The tissue engineering segment is anticipated to witness the highest CAGR growth during the forecast period, as tissue engineering, a discipline that seeks to develop functional tissues and organs for transplantation, repair, and replacement, heavily relies on 3D cell culture. The goal of tissue engineering is to replicate the in vivo conditions of the target tissue or organ using the principles of 3D cell culture. Cells are sown onto or inside the scaffold, frequently stem cells or primary cells from the patient. Depending on the target organ or tissue being created, these cells might come from a variety of tissues and cells go through differentiation and maturation processes in the 3D culture environment that closely resemble those that take place in vivo.
North America is projected to hold the largest market share during the forecast period owing to the United States is concentrating on R&D and has recently made large investments in research into 3D cell culture. The nation has seen technological improvements as a result. Among the top patent applications for the field of 3D cell culture are numerous Americans. The majority of American candidates develop their innovations both here and in Asia. Over the past few years, there have also been large investments made in the bioengineering industry in the United States. In vitro mimicry of complex aspects of human physiology, disease, and drug reactions is also necessary. The need for 3D cell cultures is anticipated to increase as the need for organ transplantation rises in the area.

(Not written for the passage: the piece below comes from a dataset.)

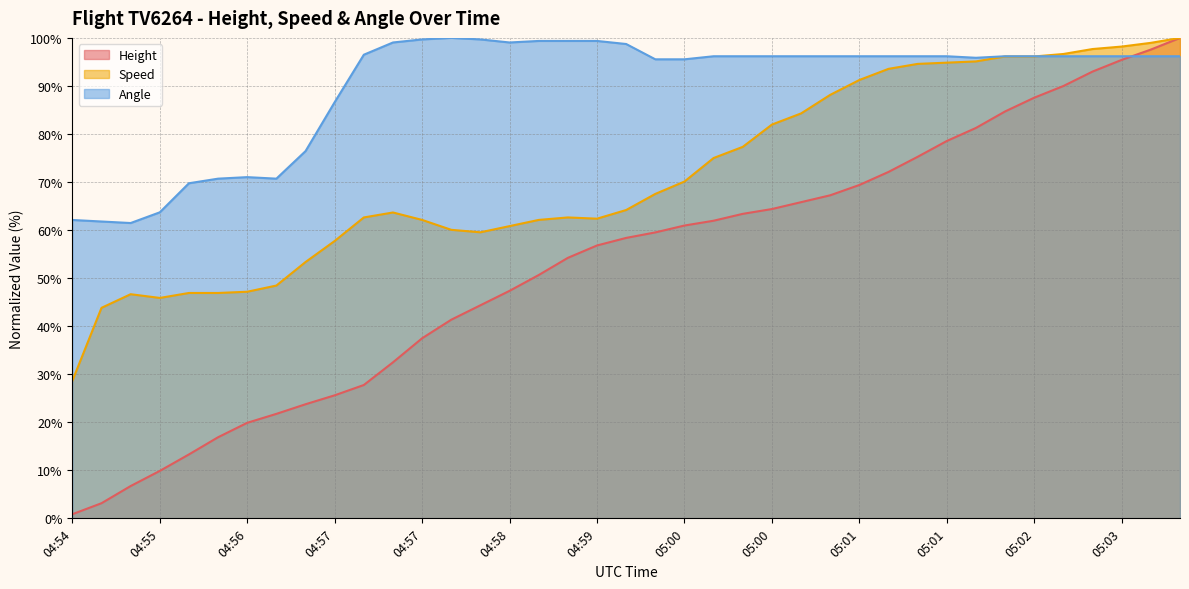

True or false: Height has more than 2 interior local peaks.

False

Europe is projected to have the highest CAGR over the forecast period, owing to the adoption of 3D cell culture products is strong in Europe's key end-user industries, including pharmaceutical and biotechnology firms and academic research centers. Although this trend is anticipated to continue in the upcoming years, moreover the higher uptake of these products due to the expansion of the pharmaceutical and biotechnology sectors, the recent commercialization of products based on microfluidic technology, the growing presence of key market players, and the abundance of research activities in the area.
Some of the key players profiled in the 3D Cell Culture Market include: BiomimX SRL, Hurel Corporation, CN Bio Innovations, InSphero AG, Corning Incorporated, Lonza AG, MIMETAS BV, Merck KGaA, Thermo Fisher Scientific, Nortis Inc., Advanced Biomatrix, Inc., Avantor, Inc., Becton, Dickinson And Company, Lena Biosciences, Promocell GmbH, REPROCELL Inc., Sartorius AG, Synthecon Incorporated, Tecan Trading AG, Nanofiber Solutions
In August 2023, Thermo Fisher Scientific Completes Acquisition of CorEvitas Real-world evidence is the collection and use of patient health care utilization and outcomes data gathered through routine clinical care.
In June 2023, BD Launches New Robotic System to Automate Clinical Flow Cytometry. The BD FACSDuet™ Premium Sample Preparation System leverages liquid-handling robotics to automate the entire sample preparation process.
Note: Tables for North America, Europe, APAC, South America, and Middle East & Africa Regions are also represented in the same manner as above.